|
|
|
|
|
by Spex_guy
1645 days ago
|
|
Parsing this out of utf-8 encoding requires no knowledge of unicode or even utf-8. All of the relevant characters (reverse solidus, quotation mark, and control characters) are single byte characters in the ascii subset. These characters cannot be found inside multi-byte characters in utf-8 due to the design of the encoding. Converting the unicode character escape codes to utf-8 would require knowledge of utf-8 encoding, but this unescaping is not a feature that would be provided by the language regardless. |
|
If you have valid UTF-8 already, then yes, the task is a lot easier. But depending on the level at which you're parsing, this might not be the case — i.e., if you're writing a JSON parser from the ground up, you do need to know what UTF-8 and Unicode are, and will need to validate the input data.

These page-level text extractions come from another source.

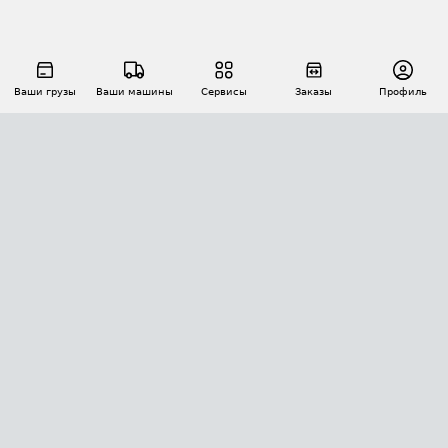
Ваши грузы
Ваши машины
Сервисы
Заказы
Профиль
АВТОМАТИЗАЦИЯ ПЕРЕВОЗОК
Площадки
Заказы
Торги
Тендеры
АТИ-Доки
GPS-мониторинг
АТИ Мессенджер
Цепочки грузов
API ATI.SU
ПОЛЕЗНОЕ
Расчет расстояний
БЕЗОПАСНОСТЬ
Академия ATI.SU
ATI.SU о безопасности
Звезды ATI.SU на вашем сайте
КОНТАКТЫ И ТАРИФЫ
Памятка по проверке контрагентов
Индекс ATI.SU FTL РФ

> Converting the unicode character escape codes to utf-8 would require knowledge of utf-8 encoding
Agreed. Even if you're not working at the "array-of-bytes" level, you will need to be able to parse and translate "\u..."-style strings into the appropriate output character encoding.
> but this unescaping is not a feature that would be provided by the language regardless.

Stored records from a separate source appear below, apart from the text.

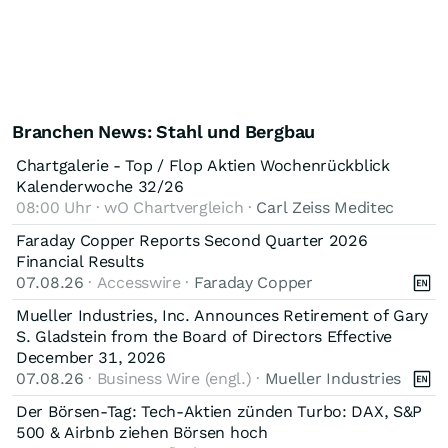
Branchen News: Stahl und Bergbau
Chartgalerie - Top / Flop Aktien Wochenrückblick
Kalenderwoche 32/26
08:00 Uhr · wO Chartvergleich ·
Carl Zeiss Meditec
Faraday Copper Reports Second Quarter 2026
Financial Results
07.08.26
· Accesswire ·
Faraday Copper
Mueller Industries, Inc. Announces Retirement of Gary
S. Gladstein from the Board of Directors Effective
December 31, 2026
07.08.26
· Business Wire (engl.) ·
Mueller Industries
Der Börsen-Tag: Tech-Aktien zünden Turbo: DAX, S&P
500 & Airbnb ziehen Börsen hoch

I'm not sure we're talking about this being handled at the language level. This translation is something that would likely be offered at the parser level (working with the features offered by the standard library), but the parser does need to know about it — and does need to be able to work with strings at a granular level to be able to parse it out. By definition, it cannot leave the input data as an undecoded bag of bytes.
Note, too, that the JSON spec does not specifically require UTF-8. UTF-16 is a completely valid encoding for JSON (though much less common than UTF-8), in which case none of these characters are an ASCII subset, and greater awareness is needed to be able to handle this.